- O Tribunal de Justiça de Minas Gerais determinou que o município de Mariana garanta moradia digna a uma família em situação de vulnerabilidade, incluindo o núcleo familiar em programa habitacional e pagamento de auxílio-momadia compatível com a realidade da comarca.
- A decisão mantém sentença que já havia sido proferida pela 1ª vara Cível, Criminal e da Infância e da Juventude da Comarca de Mariana, com base em ação civil pública ajuizada pelo Ministério Público de Minas Gerais.
- A família é formada por uma mãe e quatro filhos menores de idade, que viviam em um imóvel alugado em condições precárias; segundo o processo, houve retirada da caixa d’água e retirada de móveis, além de ameaças à mãe pelos proprietários.

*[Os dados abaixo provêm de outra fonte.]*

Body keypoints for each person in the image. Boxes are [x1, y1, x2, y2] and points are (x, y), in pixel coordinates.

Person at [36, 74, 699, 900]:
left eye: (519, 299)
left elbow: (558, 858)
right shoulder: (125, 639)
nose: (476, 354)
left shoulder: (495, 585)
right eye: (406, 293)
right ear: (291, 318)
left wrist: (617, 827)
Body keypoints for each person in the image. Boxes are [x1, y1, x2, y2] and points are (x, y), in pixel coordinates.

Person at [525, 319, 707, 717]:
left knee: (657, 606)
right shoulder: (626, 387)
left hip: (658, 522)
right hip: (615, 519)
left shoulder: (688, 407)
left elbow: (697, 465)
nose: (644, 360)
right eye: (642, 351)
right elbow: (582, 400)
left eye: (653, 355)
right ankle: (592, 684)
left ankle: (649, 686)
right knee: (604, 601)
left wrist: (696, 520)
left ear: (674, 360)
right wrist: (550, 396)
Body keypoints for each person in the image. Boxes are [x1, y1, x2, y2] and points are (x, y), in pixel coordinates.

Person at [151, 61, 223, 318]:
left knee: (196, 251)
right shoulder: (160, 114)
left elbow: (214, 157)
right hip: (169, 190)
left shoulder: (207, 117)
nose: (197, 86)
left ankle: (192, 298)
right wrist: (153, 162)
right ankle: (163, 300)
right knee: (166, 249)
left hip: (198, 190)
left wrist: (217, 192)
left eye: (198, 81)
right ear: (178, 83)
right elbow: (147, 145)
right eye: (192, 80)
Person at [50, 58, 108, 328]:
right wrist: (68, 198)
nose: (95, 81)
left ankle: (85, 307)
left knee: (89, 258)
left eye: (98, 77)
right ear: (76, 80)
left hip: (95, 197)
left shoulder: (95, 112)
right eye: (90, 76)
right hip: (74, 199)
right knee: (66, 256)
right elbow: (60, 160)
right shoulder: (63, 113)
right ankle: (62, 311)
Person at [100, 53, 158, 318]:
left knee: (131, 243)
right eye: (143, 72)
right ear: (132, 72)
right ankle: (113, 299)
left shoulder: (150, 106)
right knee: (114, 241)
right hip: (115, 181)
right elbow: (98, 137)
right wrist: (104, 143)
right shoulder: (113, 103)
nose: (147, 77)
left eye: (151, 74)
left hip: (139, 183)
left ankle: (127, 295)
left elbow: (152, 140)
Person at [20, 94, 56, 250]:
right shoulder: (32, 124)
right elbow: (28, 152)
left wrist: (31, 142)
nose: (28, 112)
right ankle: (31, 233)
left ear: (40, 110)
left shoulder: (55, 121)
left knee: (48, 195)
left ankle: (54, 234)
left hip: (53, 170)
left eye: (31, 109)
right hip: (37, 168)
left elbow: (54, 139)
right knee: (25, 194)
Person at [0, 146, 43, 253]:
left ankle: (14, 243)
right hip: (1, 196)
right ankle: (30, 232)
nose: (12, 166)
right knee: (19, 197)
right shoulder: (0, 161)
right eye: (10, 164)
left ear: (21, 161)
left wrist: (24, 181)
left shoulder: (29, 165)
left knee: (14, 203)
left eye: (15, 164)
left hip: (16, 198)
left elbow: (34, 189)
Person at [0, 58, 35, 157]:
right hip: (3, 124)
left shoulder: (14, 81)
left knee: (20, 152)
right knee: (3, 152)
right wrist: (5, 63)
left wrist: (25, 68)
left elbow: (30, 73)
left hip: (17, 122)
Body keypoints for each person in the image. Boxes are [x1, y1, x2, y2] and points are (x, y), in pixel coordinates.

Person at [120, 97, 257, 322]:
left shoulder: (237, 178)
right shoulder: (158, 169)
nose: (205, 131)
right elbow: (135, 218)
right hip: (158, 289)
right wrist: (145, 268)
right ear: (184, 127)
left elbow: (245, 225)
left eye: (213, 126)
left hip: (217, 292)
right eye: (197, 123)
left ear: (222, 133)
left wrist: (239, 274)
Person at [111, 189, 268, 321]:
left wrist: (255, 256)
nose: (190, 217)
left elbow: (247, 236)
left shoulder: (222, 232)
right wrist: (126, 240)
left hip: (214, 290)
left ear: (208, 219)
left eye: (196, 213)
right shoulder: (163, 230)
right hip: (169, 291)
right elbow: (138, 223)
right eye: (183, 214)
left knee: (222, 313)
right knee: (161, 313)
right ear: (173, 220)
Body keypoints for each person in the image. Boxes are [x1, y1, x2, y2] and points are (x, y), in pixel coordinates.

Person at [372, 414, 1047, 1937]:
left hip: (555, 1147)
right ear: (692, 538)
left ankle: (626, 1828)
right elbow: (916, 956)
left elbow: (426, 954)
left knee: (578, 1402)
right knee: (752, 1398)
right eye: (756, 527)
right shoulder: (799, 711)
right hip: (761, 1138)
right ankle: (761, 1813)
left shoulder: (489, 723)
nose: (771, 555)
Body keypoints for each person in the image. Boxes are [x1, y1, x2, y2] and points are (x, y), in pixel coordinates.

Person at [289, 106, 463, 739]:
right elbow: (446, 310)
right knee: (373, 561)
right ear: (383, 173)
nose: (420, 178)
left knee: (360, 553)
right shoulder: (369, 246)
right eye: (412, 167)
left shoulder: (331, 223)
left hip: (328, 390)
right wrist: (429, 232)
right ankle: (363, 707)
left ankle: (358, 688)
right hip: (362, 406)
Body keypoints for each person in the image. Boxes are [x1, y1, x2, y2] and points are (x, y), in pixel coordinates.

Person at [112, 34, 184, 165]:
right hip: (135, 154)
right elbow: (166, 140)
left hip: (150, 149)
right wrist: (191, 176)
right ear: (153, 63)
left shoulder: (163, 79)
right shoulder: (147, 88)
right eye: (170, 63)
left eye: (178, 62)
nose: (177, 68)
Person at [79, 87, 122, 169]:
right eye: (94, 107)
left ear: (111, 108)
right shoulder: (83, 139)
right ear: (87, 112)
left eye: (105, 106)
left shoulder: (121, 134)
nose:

- O município alegou ter pago auxílio-moradia de R$ 300,00 desde março de 2018, mas o relator entendeu que o valor era insuficiente e não refletia a realidade da comarca, citando defasagem desde a edição de norma em 2018.
- O relator, desembargador Maurício Soares, destacou que o direito à moradia está previsto na Constituição e que a proteção de crianças e adolescentes tem prioridade absoluta, rejeitando a aplicação automática de teto financeiro sem considerar as particularidades do caso.
O Tribunal de Justiça de Minas Gerais (TJ/MG) manteve a decisão que obriga o município de Mariana a garantir moradia digna a uma família em situação de vulnerabilidade social. A ordem prevê a inclusão do núcleo familiar em programa habitacional e o pagamento de auxílio-moradia compatível com a realidade da comarca.
O processo, originado em ACP ajuizada pelo Ministério Público de Minas Gerais, envolve uma mãe com quatro filhos menores. Eles viviam em um imóvel alugado em condições precárias, sem água na residência após a retirada da caixa d’água pelos proprietários, com móveis colocados na rua. A mulher trabalha como manicure e recebe renda próxima a um salário mínimo, recebendo benefícios sociais; o filho mais velho ajuda como pedreiro para contribuir com o sustento. O caso é analisado pela 1ª Vara Cível, Criminal e da Infância e da Juventude da Comarca de Mariana.
Ao recorrer da sentença, o município afirmou que a mulher já recebia auxílio-moradia desde 2018, no valor de R$ 300 mensais, segundo a lei municipal 2.591/11, e que elevar o valor violaria a isonomia entre beneficiários. Também sustentou que a família não cumpriria requisitos para outros programas habitacionais e que estabelecer valor específico seria genérico e de difícil cumprimento, além de invadir a competência do Executivo.
Contexto da decisão
O relator, desembargador Maurício Soares, destacou que o direito à moradia digna está previsto na Constituição federal e que a proteção de crianças e adolescentes tem prioridade absoluta. Ele apontou defasagem no valor pago pela prefeitura, que não sofreu reajuste desde 2018, o que compromete o direito fundamental à moradia.
O voto foi acompanhado pelos desembargadores Luzia Peixôto e Jair Varão, mantendo a decisão que determina a aplicação de um benefício compatível com a realidade local e a inclusão da família em programa habitacional. O pronunciamento reforça o papel do município na garantia de moradia adequada para famílias em situação de vulnerabilidade.